_Exercise details:_ Each line of the records that holds the word "GenerationSoftware" should be copied out.

_Dataset items:_
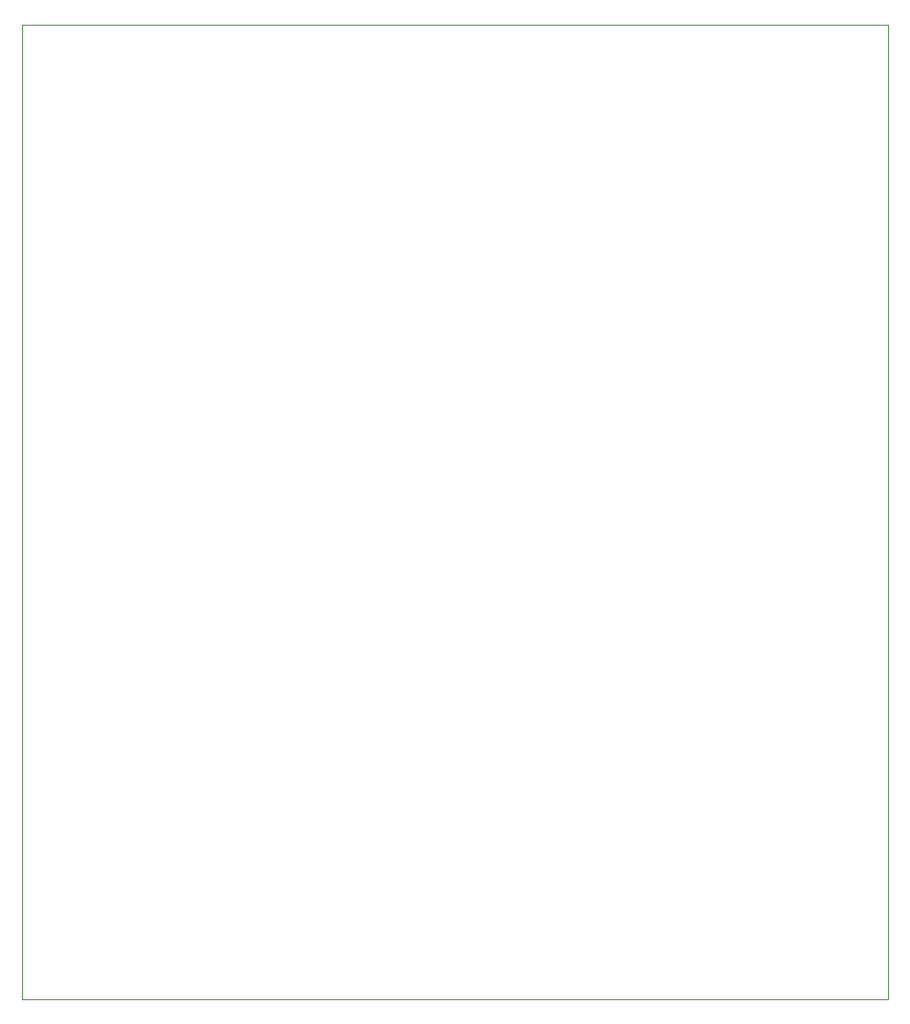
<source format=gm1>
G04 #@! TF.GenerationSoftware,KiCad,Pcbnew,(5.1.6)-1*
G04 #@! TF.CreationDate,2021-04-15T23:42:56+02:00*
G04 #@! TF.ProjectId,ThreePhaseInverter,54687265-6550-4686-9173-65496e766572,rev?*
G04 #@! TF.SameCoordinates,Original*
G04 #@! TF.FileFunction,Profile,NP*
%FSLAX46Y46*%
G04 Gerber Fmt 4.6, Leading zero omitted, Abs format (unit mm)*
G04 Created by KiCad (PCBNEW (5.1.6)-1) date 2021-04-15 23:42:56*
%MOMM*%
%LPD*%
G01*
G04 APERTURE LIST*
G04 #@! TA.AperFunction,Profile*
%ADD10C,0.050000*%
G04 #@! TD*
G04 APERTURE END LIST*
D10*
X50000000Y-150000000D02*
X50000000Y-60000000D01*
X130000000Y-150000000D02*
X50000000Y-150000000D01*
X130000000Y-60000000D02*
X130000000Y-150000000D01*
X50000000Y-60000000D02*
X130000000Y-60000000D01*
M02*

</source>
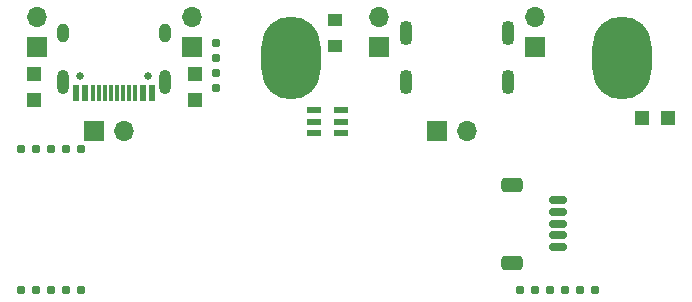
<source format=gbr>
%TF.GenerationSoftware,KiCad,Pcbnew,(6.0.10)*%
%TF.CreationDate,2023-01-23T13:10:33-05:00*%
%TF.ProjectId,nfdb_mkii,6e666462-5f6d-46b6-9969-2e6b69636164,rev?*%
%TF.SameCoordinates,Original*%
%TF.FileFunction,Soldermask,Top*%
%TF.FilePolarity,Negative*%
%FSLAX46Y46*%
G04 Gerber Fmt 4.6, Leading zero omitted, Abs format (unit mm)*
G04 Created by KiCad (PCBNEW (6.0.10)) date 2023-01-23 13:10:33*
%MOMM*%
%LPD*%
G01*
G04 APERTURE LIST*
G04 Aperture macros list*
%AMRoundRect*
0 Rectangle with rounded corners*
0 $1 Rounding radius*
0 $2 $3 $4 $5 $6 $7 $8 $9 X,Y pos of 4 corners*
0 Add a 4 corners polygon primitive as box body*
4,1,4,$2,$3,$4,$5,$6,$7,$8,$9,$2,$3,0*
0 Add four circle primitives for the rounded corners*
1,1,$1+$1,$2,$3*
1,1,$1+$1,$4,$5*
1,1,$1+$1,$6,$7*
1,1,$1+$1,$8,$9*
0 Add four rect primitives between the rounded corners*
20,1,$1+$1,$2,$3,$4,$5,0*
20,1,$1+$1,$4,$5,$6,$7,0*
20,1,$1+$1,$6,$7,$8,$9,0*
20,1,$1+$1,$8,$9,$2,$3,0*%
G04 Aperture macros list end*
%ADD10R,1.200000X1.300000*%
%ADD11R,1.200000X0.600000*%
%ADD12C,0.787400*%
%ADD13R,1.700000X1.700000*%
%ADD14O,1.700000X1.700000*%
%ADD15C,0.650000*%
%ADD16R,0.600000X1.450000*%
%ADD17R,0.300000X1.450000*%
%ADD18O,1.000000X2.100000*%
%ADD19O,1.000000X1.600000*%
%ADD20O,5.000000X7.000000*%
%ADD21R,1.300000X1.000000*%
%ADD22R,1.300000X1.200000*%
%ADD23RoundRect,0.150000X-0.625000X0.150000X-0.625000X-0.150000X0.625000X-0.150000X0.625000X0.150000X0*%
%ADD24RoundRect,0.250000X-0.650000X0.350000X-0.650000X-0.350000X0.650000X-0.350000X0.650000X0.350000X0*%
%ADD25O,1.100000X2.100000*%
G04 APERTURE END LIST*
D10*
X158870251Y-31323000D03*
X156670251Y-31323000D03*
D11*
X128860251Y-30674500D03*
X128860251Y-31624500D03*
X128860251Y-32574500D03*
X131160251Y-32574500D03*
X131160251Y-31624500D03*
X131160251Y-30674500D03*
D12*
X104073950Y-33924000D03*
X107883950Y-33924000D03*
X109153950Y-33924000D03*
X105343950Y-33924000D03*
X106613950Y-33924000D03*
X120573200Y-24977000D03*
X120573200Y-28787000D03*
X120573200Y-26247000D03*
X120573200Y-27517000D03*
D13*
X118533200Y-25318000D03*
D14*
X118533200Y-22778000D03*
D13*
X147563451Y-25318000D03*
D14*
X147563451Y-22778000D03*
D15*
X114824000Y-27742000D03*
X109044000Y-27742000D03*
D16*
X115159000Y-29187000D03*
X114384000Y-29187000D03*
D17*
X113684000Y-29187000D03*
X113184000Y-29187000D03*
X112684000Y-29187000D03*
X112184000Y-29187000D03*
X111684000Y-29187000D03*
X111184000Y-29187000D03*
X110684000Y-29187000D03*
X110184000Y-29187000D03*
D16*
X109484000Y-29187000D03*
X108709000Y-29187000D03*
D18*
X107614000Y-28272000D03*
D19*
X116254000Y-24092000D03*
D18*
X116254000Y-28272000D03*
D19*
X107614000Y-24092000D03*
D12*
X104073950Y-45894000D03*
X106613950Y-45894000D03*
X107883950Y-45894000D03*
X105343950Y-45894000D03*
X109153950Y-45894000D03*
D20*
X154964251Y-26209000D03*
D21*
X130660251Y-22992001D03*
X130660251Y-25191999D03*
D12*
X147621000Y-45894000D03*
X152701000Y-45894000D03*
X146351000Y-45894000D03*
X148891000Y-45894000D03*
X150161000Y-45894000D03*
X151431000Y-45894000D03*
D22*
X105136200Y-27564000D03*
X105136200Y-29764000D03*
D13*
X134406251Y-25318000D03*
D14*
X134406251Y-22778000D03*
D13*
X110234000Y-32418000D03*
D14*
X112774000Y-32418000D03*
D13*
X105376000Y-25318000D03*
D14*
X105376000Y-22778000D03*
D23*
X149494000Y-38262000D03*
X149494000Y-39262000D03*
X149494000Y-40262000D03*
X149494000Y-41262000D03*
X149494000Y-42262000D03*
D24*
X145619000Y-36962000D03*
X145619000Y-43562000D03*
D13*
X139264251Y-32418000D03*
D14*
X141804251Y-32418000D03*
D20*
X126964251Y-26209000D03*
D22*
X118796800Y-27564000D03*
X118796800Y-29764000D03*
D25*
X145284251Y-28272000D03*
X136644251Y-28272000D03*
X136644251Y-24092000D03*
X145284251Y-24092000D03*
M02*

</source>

_Solution below:_
G04 #@! TF.GenerationSoftware,KiCad,Pcbnew,(5.1.6)-1*
%TF.GenerationSoftware,KiCad,Pcbnew,(6.0.10)*%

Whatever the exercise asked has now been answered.